Énoncé 1: D'après le texte sur le jugement des ouvrages de goût, quel est le juge naturel du premier moment ?
Énoncé 2: Reprenez le texte sur le jugement des ouvrages de goût à la suite de sa dernière phrase.

Texte fourni:
#####
Le vrai philosophe se conduit à-peu-près de la même maniere pour juger que pour composer ; il s’abandonne d’abord au plaisir vif & rapide de l’impression ; mais persuadé que les vraies beautés gagnent toûjours à l’examen, il revient bien-tôt sur ses pas, il remonte aux causes de son plaisir, il les démêle, il distingue ce qui lui a fait illusion d’avec ce qui l’a profondément frappé, & se met en état par cette analyse de porter un jugement sain de tout l’ouvrage.

On peut, ce me semble, d’après ces réflexions, répondre en deux mots à la question souvent agitée, si le sentiment est préférable à la discussion pour juger un ouvrage de goût. L’impression est le juge naturel du premier moment, la discussion l’est du second. Dans les personnes qui joignent à la finesse & à la promptitude du tact, la netteté & la justesse de l’esprit, le second juge ne fera pour l’ordinaire que confirmer les arrêts rendus par le premier. Mais, dira-t-on, comme ils ne seront pas toûjours d’accord, ne vaudroit-il pas mieux s’en tenir dans tous les cas à la premiere décision que le sentiment prononce ? quelle triste occupation de chicaner ainsi avec son propre plaisir ! & quelle obligation aurons-nous à la Philosophie, quand son effet sera de le diminuer ? Nous répondrons avec regret, que tel est le malheur de la condition humaine : nous n’acquérons guere de connoissances nouvelles que pour nous desabuser de quelque illusion, & nos lumieres sont presque toûjours aux dépens de nos plaisirs. La simplicité de nos ayeux étoit peut-être plus fortement remuée par les pieces monstrueuses de notre ancien théatre, que nous ne le sommes aujourd’hui par la plus belle de nos pieces dramatiques. Les nations moins éclairées que la nôtre ne sont pas moins heureuses, parce qu’avec moins de desirs elles ont aussi moins de besoins, & que des plaisirs grossiers ou moins raffinés leur suffisent : cependant nous ne voudrions pas changer nos lumieres pour l’ignorance de ces nations & pour celle de nos ancêtres. Si ces lumieres peuvent diminuer nos plaisirs, elles flattent en même tems notre vanité ; on s’applaudit d’être devenu difficile, on croit avoir acquis par-là un degré de mérite. L’amour-propre est le sentiment auquel nous tenons le plus, & que nous sommes le plus empressés de satisfaire ; le plaisir qu’il nous fait prouver n’est pas comme beaucoup d’autres, l’effet l’une impression subite & violente, mais il est plus continu, plus uniforme, & plus durable, & se laisse goûter à plus longs traits.
#####
Lignes enregistrées:
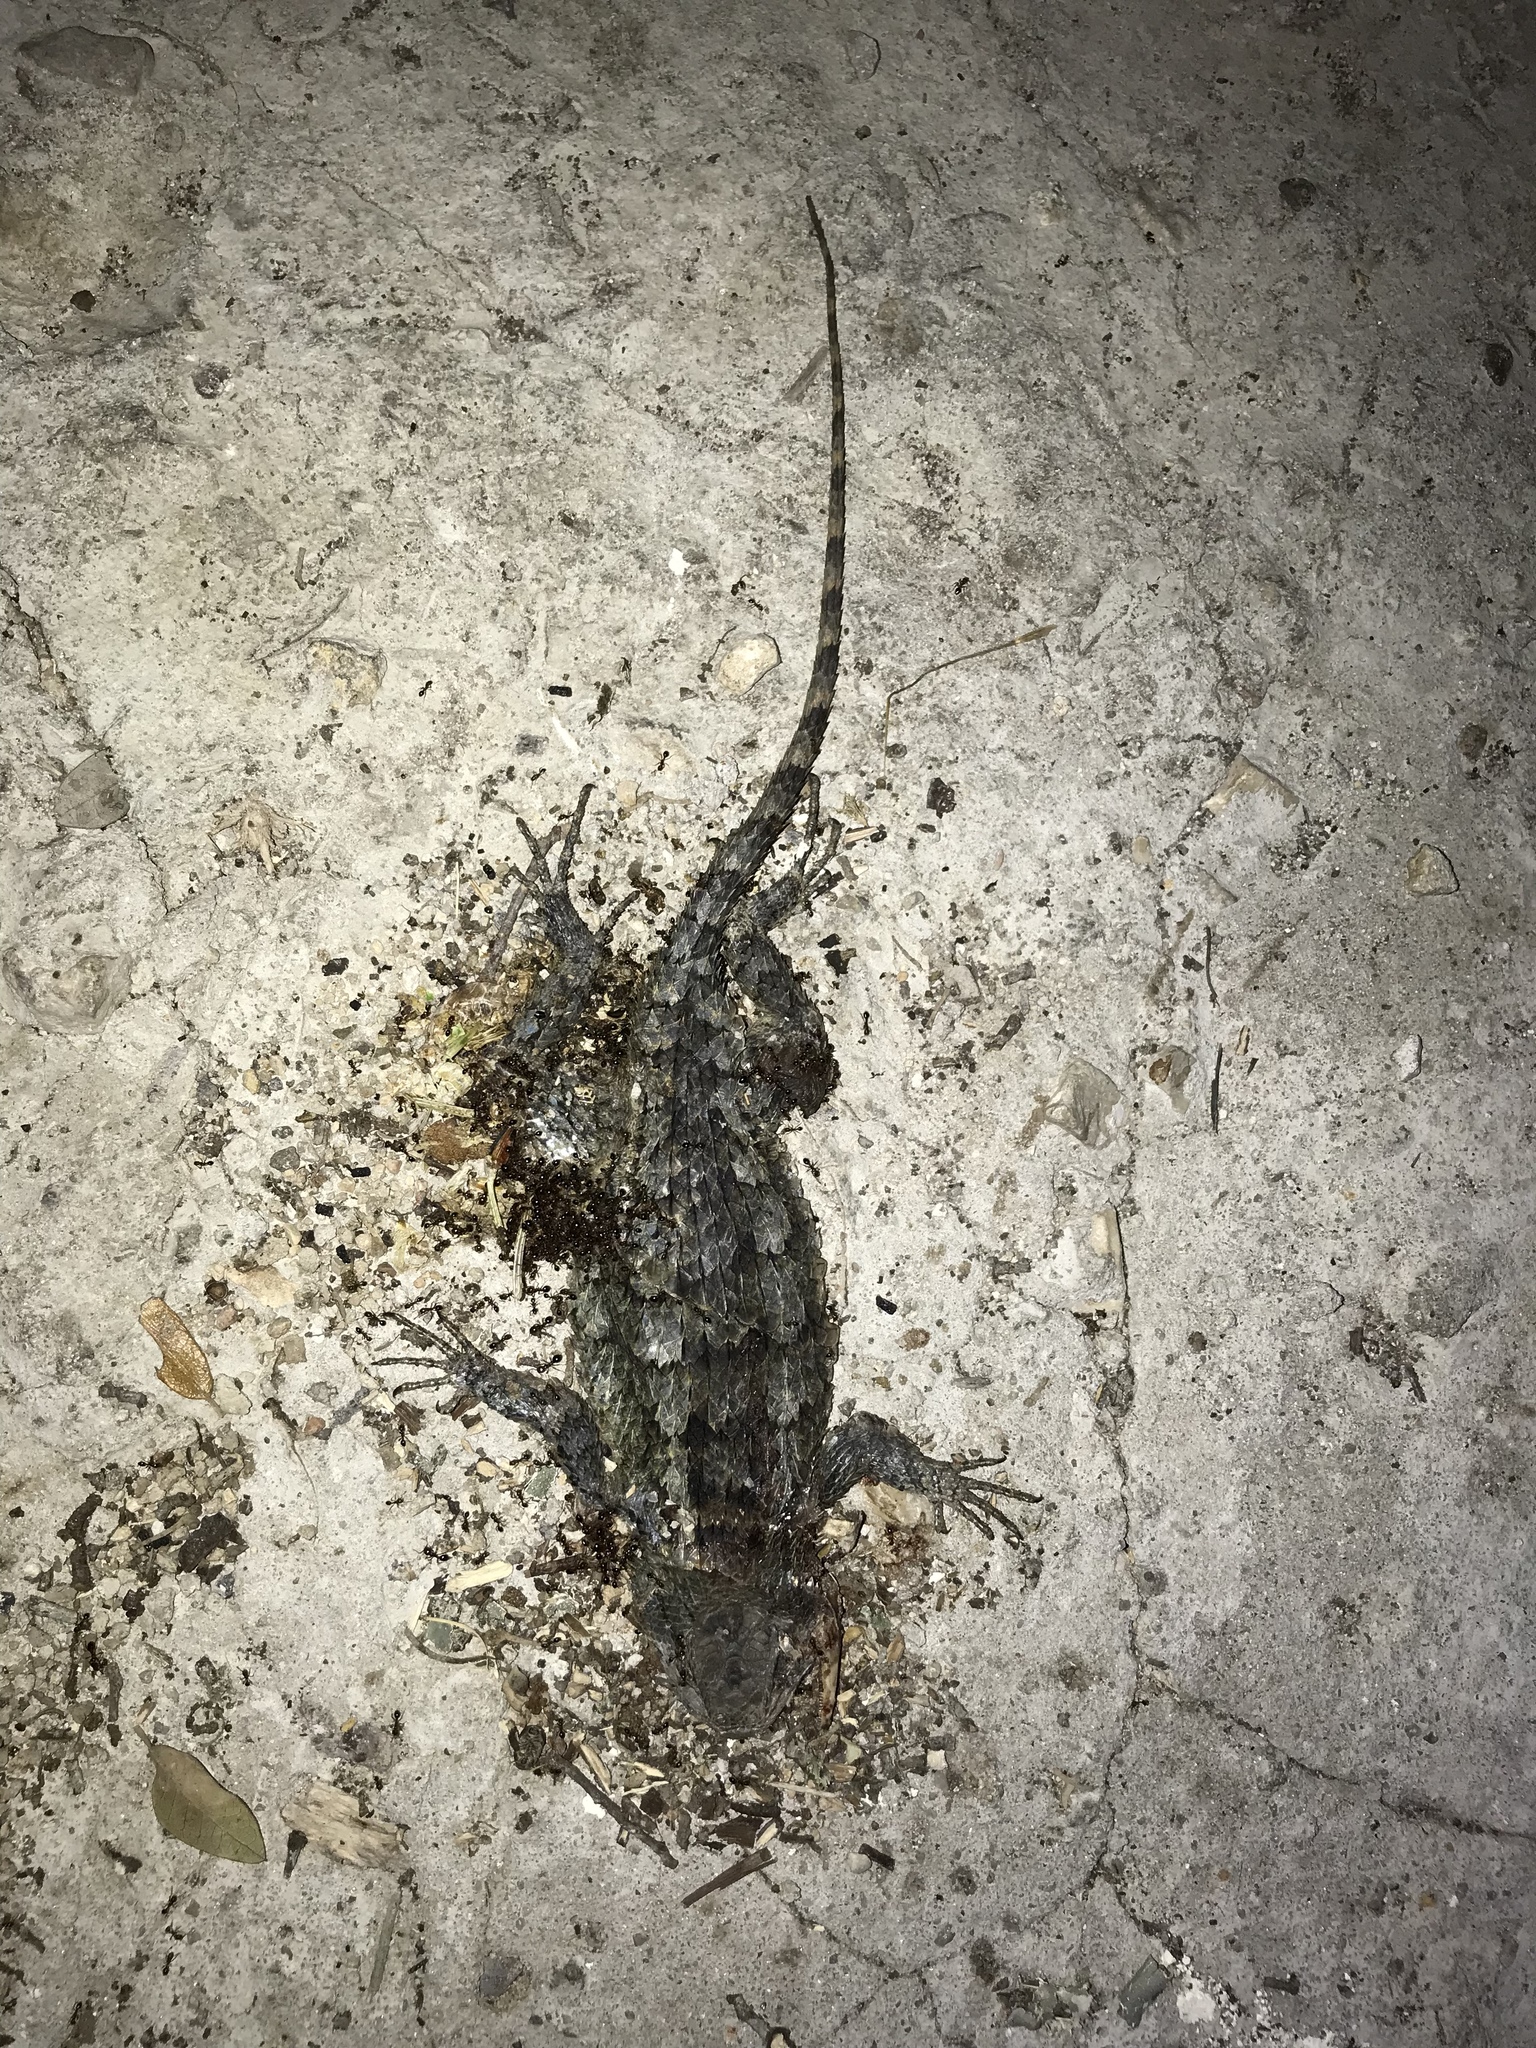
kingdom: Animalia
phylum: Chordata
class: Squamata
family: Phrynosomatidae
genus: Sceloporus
#####
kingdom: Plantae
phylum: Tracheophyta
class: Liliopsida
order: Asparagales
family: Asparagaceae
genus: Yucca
#####
Bonne réponse 1: L'impression est le juge naturel du premier moment.

Bonne réponse 2:
Ce petit nombre de réflexions paroît devoir suffire pour justifier l’esprit philosophique des reproches que l’ignorance ou l’envie ont coûtume de faire. Observons en finissant, que quand ces reproches seroient fondés, ils ne seroient peut-être convenables & ne devroient avoir de poids que dans la bouche des véritables philosophes ; ce seroit à eux seuls qu’il appartiendroit de fixer l’usage & les bornes de

l’esprit philosophique, comme il n’appartient qu’aux écrivains qui ont mis beaucoup d’esprit dans leurs ouvrages, de parler contre l’abus qu’on peut en faire. Mais le contraire est malheureusement arrive ; ceux qui possedent & qui connoissent le moins l’esprit philosophique en sont parmi nous les plus ardens détracteurs, comme la Poésie est décriée par ceux qui n’en ont pas le talent, les hautes sciences par ceux qui en ignorent les premiers principes, & notre siecle par les écrivains qui lui font le moins d honneur. (O)

Gout, en Architecture, terme usité par métaphore pour signifier la bonne ou mauvaise maniere d’inventer, de dessiner, & de travailler. On dit que les bâtimens gothiques sont de mauvais goût, quoique hardiment construits ; & qu’au contraire ceux d’architecture antique sont de bon goût, quoique plus massifs.

Cette partie est aussi nécessaire à un architecte, que le génie ; avec cette différence que ce dernier talent demande des dispositions naturelles, & ne s’acquiert point ; au lieu que le goût se forme, s’accroît & se perfectionne par l’étude. (P)

Goût du Chant, en Musique ; c’est ainsi qu’on appelle en France, l’art de chanter ou de joüer les notes avec les agrémens qui leur conviennent. Quoique le chant françois soit fort dénué d’ornemens, il y a cependant à Paris plusieurs maîtres uniquement pour cette partie, & un assez grand nombre de termes qui lui sont propres. Comme rien n’est si difficile à rendre que le sens de ces divers mots, que d’ailleurs rien n’est si passager, rien si sujet à la mode que le goût du chant, je n’ai pas crû devoir embrasser cette partie dans cet ouvrage. (S)

Goût, se dit en Peinture, du caractere particulier qui regne dans un tableau par rapport au choix des objets qui sont représentés & à la façon dont ils y sont rendus.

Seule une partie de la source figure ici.